A Special National Committee on the Cause and Source of Land-related Conflicts? Maybe. Of immediate attention, however, is the security of Kenyans living in these zones. We can no longer sit back as sections of this country burn.
Here, the role and place of Kenya’s security system must come under scrutiny. Our security agents are either inept, on strike, outgunned or simply unpatriotic. It is hard to explain how armed bands can roam the countryside peddling death and destruction with such ease.
This country has, perhaps, the most elaborate security system in this region. The Provincial Administration stretches from the village headman to the minister for Internal Security (and the President) through the sub-chief, chief, DO, DC, PC and permanent secretary.
The Kenya Police Force comprises regular officers, the Criminal Investigation Department, Administration Police, prisons officers, the National Security Intelligence Service (NSIS), and the General Service Unit (GSU).

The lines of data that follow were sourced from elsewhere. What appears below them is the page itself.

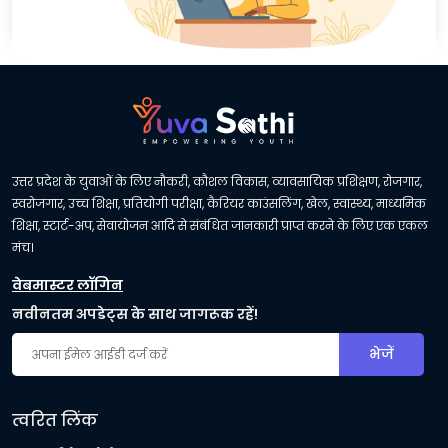
उत्तर प्रदेश के युवाओं के लिए नौकरी, कौशल विकास, व्यावसायिक प्रशिक्षण, रोजगार,
स्वरोजगार, उच्च शिक्षा, प्रतियोगी परीक्षा, कैरियर काउंसलिंग, खेल, स्वास्थ्य, माध्यमिक
शिक्षा, स्टार्ट-अप, सेवायोजन आदि से संबंधित जानकारी प्राप्त करने के लिए एक एकल
मंच।
वेबमास्टर लॉगिन
नवीनतम अपडेट्स के साथ जागरूक रहें!
भेजें
त्वरित लिंक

The Government has taken to making mass transfers and reshuffles of senior security officers in what looks like a knee-jerk reaction to the recent (or is it ongoing?) post-election violence.

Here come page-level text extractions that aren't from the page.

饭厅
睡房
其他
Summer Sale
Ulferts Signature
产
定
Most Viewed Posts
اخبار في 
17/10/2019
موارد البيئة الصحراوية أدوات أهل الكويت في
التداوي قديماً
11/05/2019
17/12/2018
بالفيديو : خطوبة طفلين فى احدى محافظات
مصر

That is both a statement of failure of duty by the affected officers as well as policy inadequacy on the part of the Government in dealing with indiscipline, and, or, sabotage from within.
Out-gunned? It has been recorded that the Kenya police are thinly spread (one police officer to 1,150 citizens as opposed to the internationally recommended one police officer to 440 citizens). This is perhaps the closest one can come to explaining runaway insecurity, particularly in rural Kenya.
This is evidence as to how stratified Kenya as a society is. Security priority is directly proportional to the distance from Nairobi. Even within Nairobi, neighbourhoods dictate the geography of security services. It is easier to be killed in Korogocho slums than in Runda.
While still on official security policy, isn’t it strange that we just watched as villagers in the far-flung Mt Elgon organised themselves into a formal force —Sabaot Land Defence Force (SLDF)? How many other actual or potential “forces” are we dealing with?
WE HAVE IT ON THE AUTHORITY OF respectable sources like the International Crisis Group that various communities now have their own SDLFs. What are we doing about it over and above focusing on elite power-sharing deals? Is disarmament part of the national healing process or we stay put until the next time we start hacking one another and then invite Mr Kofi Annan back?
While arresting, detaining or even executing the foot-soldiers in this game of destruction is crucial to ending the anarchy, dealing with the master-planners is the ultimate answer. It is catching these merchants of death that will enable us to come closest to a lasting solution.
Finally, a blanket amnesty to those who, under the disguise of protesting alleged electoral malpractices killed children and women, is the shortest cut to the jungle law. Criminals must never be feted as heroes of democracy.